Abstract
Purpose :
Patients and families are increasingly turning to internet-based resources, such as large language model-powered (LLM) chatbots, to obtain medical information and advice. The accuracy of medical recommendations from these programs, particularly for rare conditions such as congenital glaucoma, remains unknown.
Methods :
A series of questions regarding common signs and symptoms of congenital glaucoma (tearing, blepharospasm, photophobia, buphthalmos, corneal haze) were queried to ChatGPT-3.5 (OpenAI, San Fransisco, USA). Answers were assessed by a pediatric ophthalmologist specializing in pediatric glaucoma (CLK) and ophthalmology resident (NC) for accuracy of responses, concern raised for congenital glaucoma, and need for further evaluation. Readability of responses was evaluated using an online readability tool, Readable.
Results :
All questions queried to ChatGPT-3.5 regarding signs and symptoms of congenital glaucoma provided reassurance and listed several alternate etiologies, including nasolacrimal duct obstruction (NLDO), refractive error, ocular surface infection, and normal ocular development without raising concern for childhood glaucoma. When each symptom was queried individually, the patient was recommended for routine evaluation with their pediatrician. Only when several symptoms were queried simultaneously was urgent evaluation with a pediatrician or pediatric eye specialist recommended, although the list of etiologies still did not mention concern for glaucoma, instead including NLDO, congenital cataract, and conjunctivitis. Only when specific concern about childhood glaucoma was queried did the chatbot recommend immediate evaluation with pediatric ophthalmology.
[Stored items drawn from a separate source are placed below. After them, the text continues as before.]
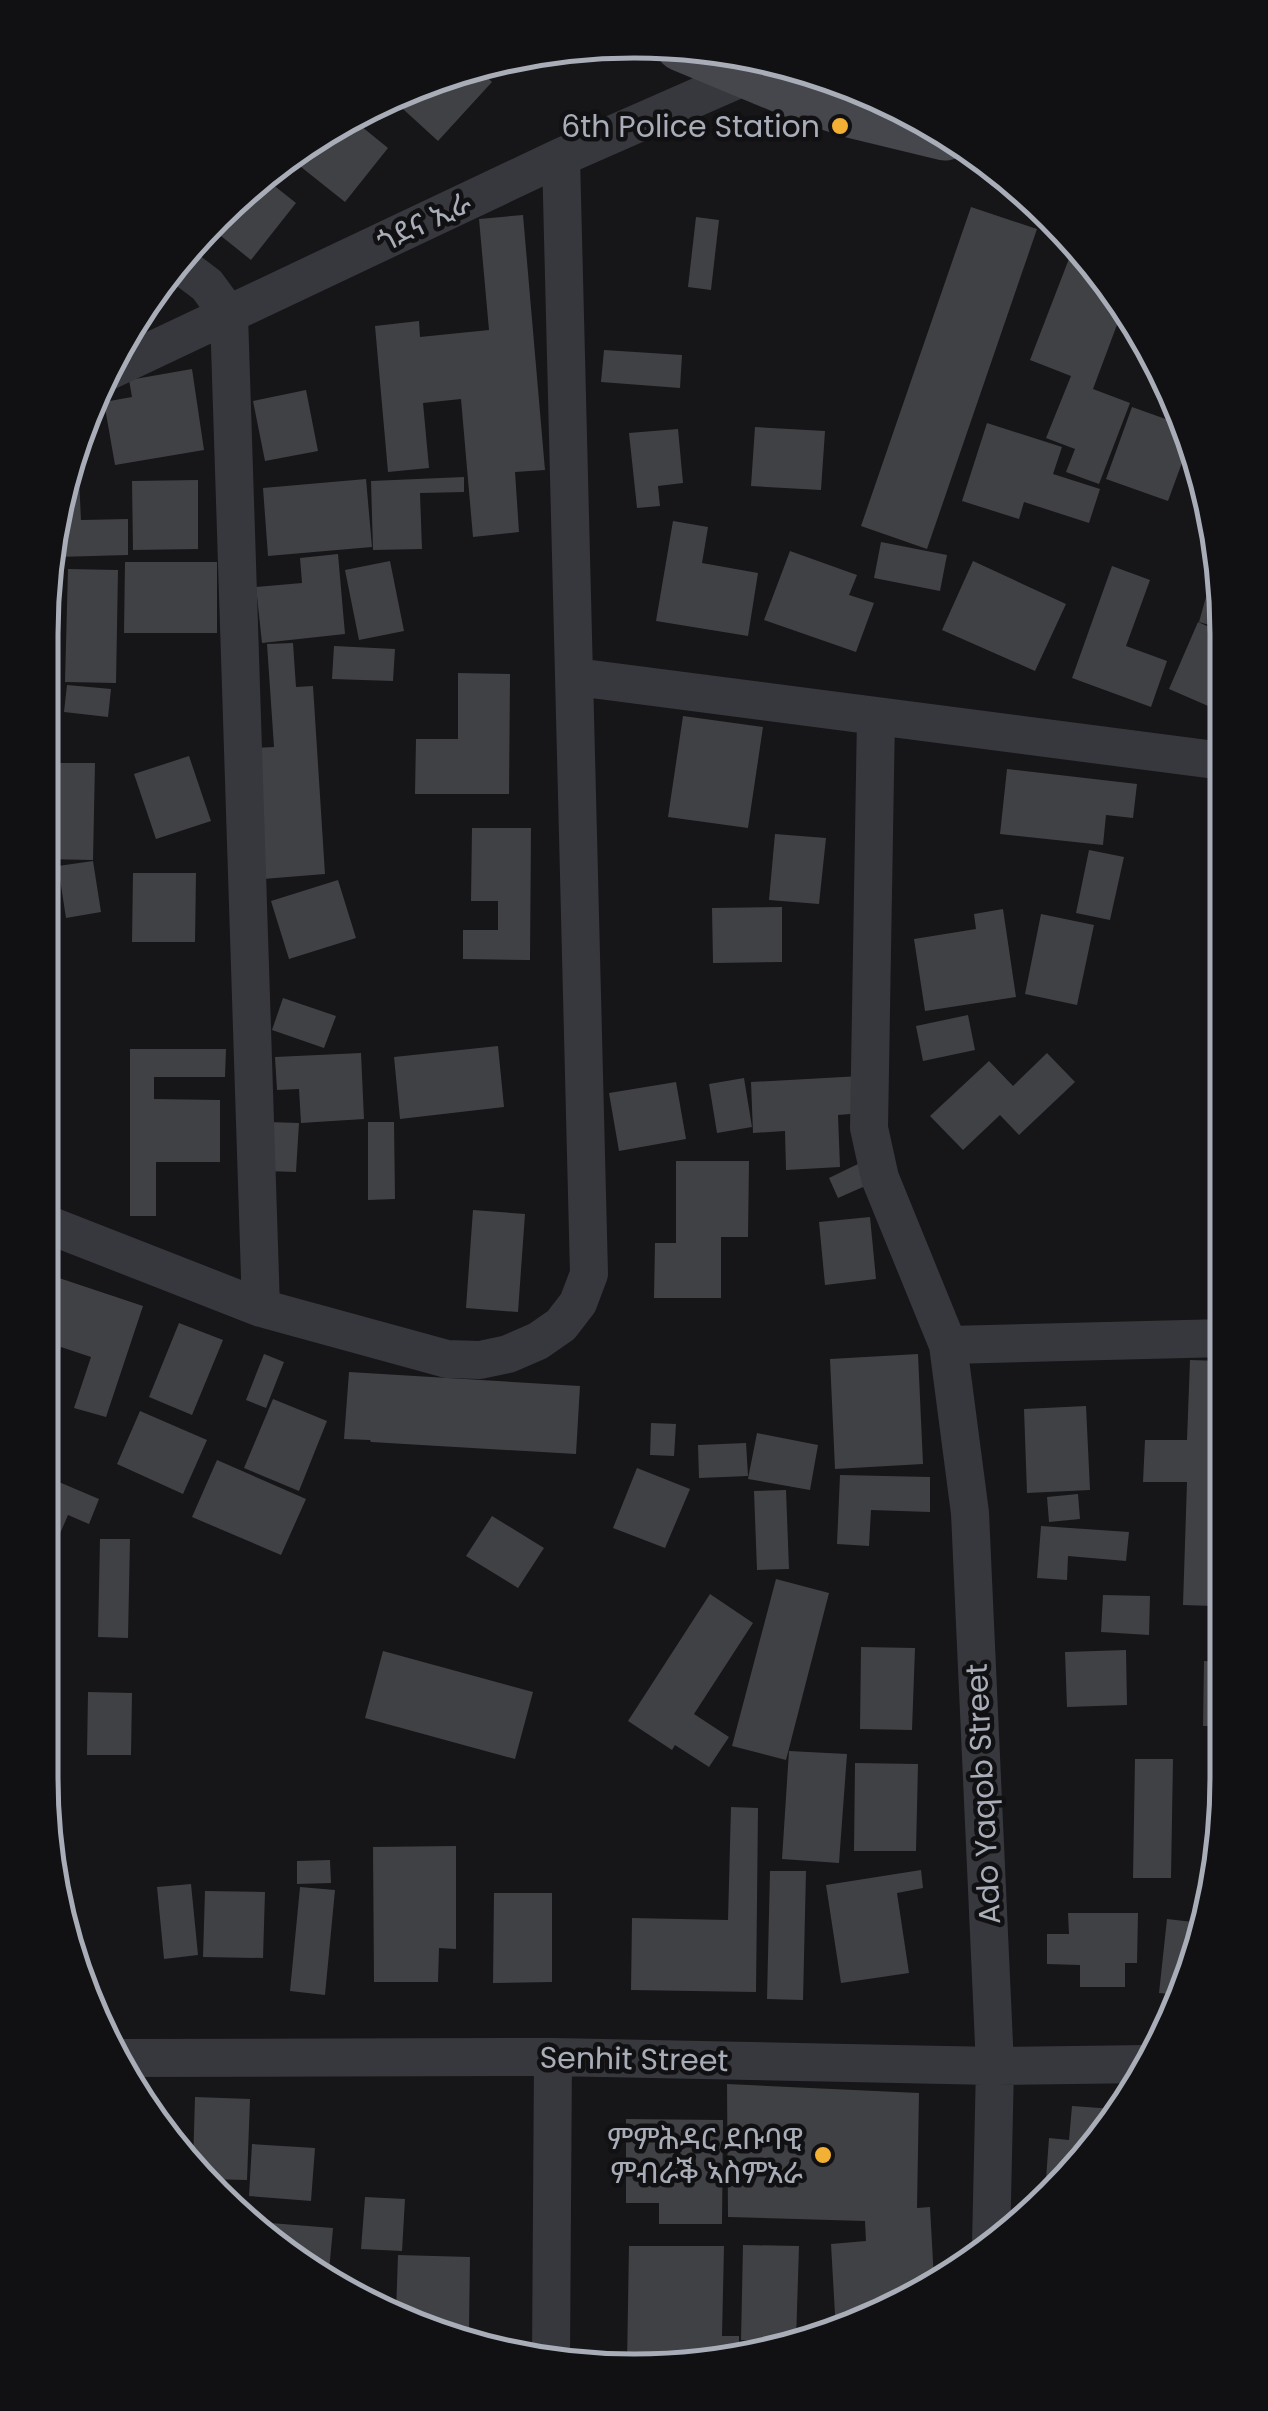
<svg xmlns="http://www.w3.org/2000/svg" width="1268" height="2411" font-family="Poppins,'Noto Sans Ethiopic',sans-serif">
<rect width="100%" height="100%" fill="#161618"/>
<!-- building -->
<path fill="#404145" d="M477,67L492,82L438,141L403,109L431,79L444,71Z
M356,122L388,148L345,202L291,159Z
M262,176L296,203L251,260L211,228L243,187Z
M971,207L1037,229L927,549L861,526Z
M523,215L545,470L515,472L519,532L473,537L461,399L423,403L429,468L388,472L375,326L419,321L420,337L489,330L479,219Z
M696,217L719,220L711,290L688,287Z
M1072,251L1092,259L1106,273L1124,306L1093,389L1130,403L1099,484L1066,472L1075,449L1046,438L1071,376L1030,360Z
M604,350L682,355L680,388L601,382Z
M192,369L204,450L115,465L104,402L132,397L129,380Z
M1167,378L1183,406V410L1159,402Z
M306,390L318,451L265,461L253,401Z
M1132,407L1188,427L1191,438L1168,501L1106,479Z
M987,423L1062,447L1053,474L1100,489L1089,523L1024,502L1019,519L962,501Z
M755,427L825,431L821,490L751,486Z
M678,429L683,483L658,486L660,506L637,508L629,433Z
M78,457L81,520L128,519V555L57,557V539Z
M464,477V492L420,493L422,549L373,550L371,481Z
M366,479L372,547L268,556L263,488Z
M198,480V549L133,550L132,481Z
M673,521L708,527L702,563L758,573L748,636L656,621Z
M881,542L947,555L940,591L874,578Z
M1220,547L1223,556V629L1199,622Z
M790,551L857,575L849,595L874,603L856,652L764,620Z
M338,554L345,634L262,643L256,587L302,583L300,558Z
M390,561L404,631L359,640L345,570Z
M973,561L1066,604L1035,671L942,630Z
M125,562H217V633H124Z
M1112,566L1150,580L1126,646L1167,661L1151,707L1072,678Z
M68,569L118,570L116,683L65,682Z
M1198,622L1223,633L1222,712L1169,689Z
M293,643L296,687L313,686L325,874L263,879L254,748L274,747L267,644Z
M334,646L395,649L393,681L332,679Z
M458,673L510,674L509,794H415L416,739H458Z
M67,685L111,689L108,717L64,712Z
M683,716L763,727L748,828L668,817Z
M41,735H59V763H95L93,860L41,859Z
M189,756L211,821L156,839L134,774Z
M1007,769L1137,784L1133,818L1106,815L1103,845L1000,834Z
M472,828H531L530,960L463,959V930H498V901H471Z
M775,834L826,838L819,904L769,900Z
M1089,850L1124,857L1110,920L1076,913Z
M93,861L101,912L66,918L58,866Z
M133,873H196L195,942H132Z
M338,880L356,938L289,959L271,901Z
M782,907V962L713,963L712,908Z
M1003,909L1016,997L925,1011L914,939L976,929L974,914Z
M1041,914L1094,925L1077,1005L1025,994Z
M283,998L336,1016L324,1048L272,1030Z
M968,1015L975,1050L923,1061L916,1026Z
M498,1046L504,1107L400,1119L394,1057Z
M130,1049H226L225,1077H154V1099L220,1100V1162H156V1216H130Z
M361,1053L364,1119L301,1123L299,1089L277,1090L275,1057Z
M1047,1053L1075,1082L1019,1135L1000,1115L963,1150L930,1116L989,1061L1013,1086Z
M861,1076L863,1113L838,1115L840,1167L786,1170L785,1131L753,1133L751,1082Z
M744,1078L752,1127L717,1133L709,1084Z
M676,1082L686,1139L619,1151L609,1093Z
M268,1122L299,1123L296,1172L265,1171Z
M368,1122H394L395,1199L368,1200Z
M676,1161H749L748,1237H721V1298H654L655,1243H676Z
M862,1162L872,1183L838,1198L829,1178Z
M473,1210L525,1214L518,1312L466,1308Z
M870,1217L876,1279L825,1285L819,1222Z
M59,1278L143,1306L106,1417L74,1408L91,1357L61,1347L45,1396L40,1395V1333Z
M179,1323L223,1340L192,1415L149,1397Z
M264,1354L284,1362L266,1408L246,1400Z
M918,1354L923,1464L835,1469L830,1359Z
M1190,1360L1222,1361L1221,1387H1225L1226,1472H1218L1213,1606L1183,1605L1187,1482H1143L1145,1440H1187Z
M349,1372L580,1386L576,1454L371,1442L370,1440L344,1439Z
M273,1399L327,1421L299,1491L244,1468Z
M1086,1406L1090,1490L1027,1493L1024,1409Z
M140,1411L207,1440L183,1494L117,1464Z
M651,1423L676,1424L674,1456L650,1455Z
M757,1433L818,1445L810,1490L748,1479Z
M746,1443L748,1476L699,1478L698,1445Z
M217,1460L306,1499L281,1555L192,1517Z
M637,1468L690,1489L665,1548L613,1528Z
M40,1474L99,1499L89,1524L68,1515L40,1580Z
M840,1475L930,1477V1512L871,1510L869,1546L837,1544Z
M786,1490L789,1569L757,1570L754,1491Z
M1078,1494L1080,1519L1049,1522L1047,1497Z
M492,1516L544,1548L518,1588L466,1556Z
M1041,1526L1129,1532L1126,1561L1068,1556L1067,1580L1037,1578Z
M1219,1529H1226V1588H1220Z
M100,1539H130L128,1638L98,1637Z
M776,1579L829,1593L786,1760L732,1746Z
M710,1594L753,1623L694,1714L729,1737L709,1767L675,1745L672,1750L628,1721Z
M1103,1595L1150,1596L1149,1635L1101,1632Z
M861,1647L915,1648L912,1730L860,1729Z
M1126,1650L1127,1705L1067,1707L1065,1652Z
M383,1651L533,1692L515,1759L365,1718Z
M1204,1661L1226,1662V1726H1203Z
M88,1692L132,1693L131,1755H87Z
M789,1751L847,1754L839,1863L782,1859Z
M1135,1759H1173L1171,1878H1133Z
M855,1763L918,1764L916,1851H854Z
M1222,1772H1227V1815L1223,1829Z
M731,1807L758,1808L756,1992L631,1990L632,1918L728,1920Z
M456,1846V1949L439,1948L438,1982H374L373,1847Z
M330,1860L331,1883L297,1884V1861Z
M921,1870L923,1888L897,1893L909,1973L841,1983L826,1885Z
M770,1871H806L803,2000L767,1999Z
M191,1884L198,1955L164,1959L157,1887Z
M300,1887L335,1890L325,1995L290,1991Z
M205,1891L265,1892L263,1958L203,1957Z
M494,1893H552V1982L493,1983Z
M1068,1913H1138L1137,1963H1125V1987H1080V1965L1047,1964V1934H1069Z
M1167,1919L1193,1922L1190,1952L1179,1995L1159,1993Z
M727,2084L919,2093L917,2208L930,2207L934,2280L862,2326L836,2332L831,2244L866,2241L865,2221L728,2217Z
M195,2097L250,2099L247,2180L205,2179L193,2167Z
M1072,2106L1114,2109L1049,2193H1045L1049,2138L1069,2140Z
M626,2119L723,2120L722,2224H659V2203H626Z
M252,2144L315,2148L311,2201L249,2196Z
M365,2197L405,2199L402,2251L361,2249Z
M270,2223L333,2228L328,2282L304,2271L268,2238Z
M743,2245L799,2246L796,2341L741,2340Z
M629,2246H724L722,2336H739V2354L673,2370L627,2365Z
M398,2255L470,2257L469,2328L429,2327L396,2313Z"/>
<g fill="none" stroke-linecap="round" stroke-linejoin="round">
<!-- street -->
<path stroke="#37383d" stroke-width="38" d="M182,266L207,285L229,315L261,1308
M100,375L561,157L750,74
M576,677L1223,761
M876,716L869,1128L880,1178L948,1345L970,1513L995,2066L991,2245
M41,1222L261,1308L447,1359L480,1360L508,1354L538,1341L561,1325L578,1303L589,1274L561,157
M948,1345L1225,1338
M119,2058L553,2057L995,2066L1148,2064
M551,2358L553,2057"/>
<!-- secondary -->
<path stroke="#45474d" stroke-width="55" d="M682,44L807,96L854,111L945,133"/>
</g>
<!-- markers -->
<g fill="#f2b134" stroke="#111113" stroke-width="4">
<circle cx="840" cy="126" r="10"/>
<circle cx="823" cy="2155" r="10"/>
</g>
<g text-anchor="middle" dominant-baseline="central" stroke-width="9" stroke-linejoin="round" paint-order="stroke">
<!-- poi labels -->
<g font-size="30" fill="#a8adb8" stroke="#111113" text-anchor="end">
<text x="820" y="126">6th Police Station</text>
<text x="803" y="2138">ምምሕዳር ደቡባዊ<tspan x="803" dy="34">ምብራቕ ኣስምአራ</tspan></text>
</g>
<!-- street labels -->
<g font-size="30" fill="#a8adb8" stroke="#111113">
<text transform="translate(424 222) rotate(-26)">ጎደና ኢራ</text>
<text transform="translate(983 1794) rotate(-93)">Ado Yaqob Street</text>
<text transform="translate(634 2059) rotate(1)">Senhit Street</text>
</g>
</g>
<!-- crop -->
<path d="M0 0H1268V2411H0ZM634 58H634A576 576 0 0 1 1210 634V1778A576 576 0 0 1 634 2354H634A576 576 0 0 1 58 1778V634A576 576 0 0 1 634 58Z" fill="#111113" fill-rule="evenodd"/>
<path fill="none" stroke="#a8adb8" stroke-width="5" d="M634 58H634A576 576 0 0 1 1210 634V1778A576 576 0 0 1 634 2354H634A576 576 0 0 1 58 1778V634A576 576 0 0 1 634 58Z"/>
</svg>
The average Flesch Kincaid Grade Level for response output was 12.2±1.4; the average Flesch Reading Ease Score was 39.3±9.2.
Conclusions :
Although artificial intelligence continues to grow as a resource for medical information for patients and families, ChatGPT-3.5 failed to recognize several symptoms of congenital glaucoma and recommend appropriately urgent evaluation by a pediatric eye care specialist. The readability analysis suggests that an average person would have difficulty comprehending the information provided, requiring more than high school education. These findings will help to inform patient counseling, public health awareness measures, and future algorithmic changes to similar programs.
This abstract was presented at the 2024 ARVO Annual Meeting, held in Seattle, WA, May 5-9, 2024.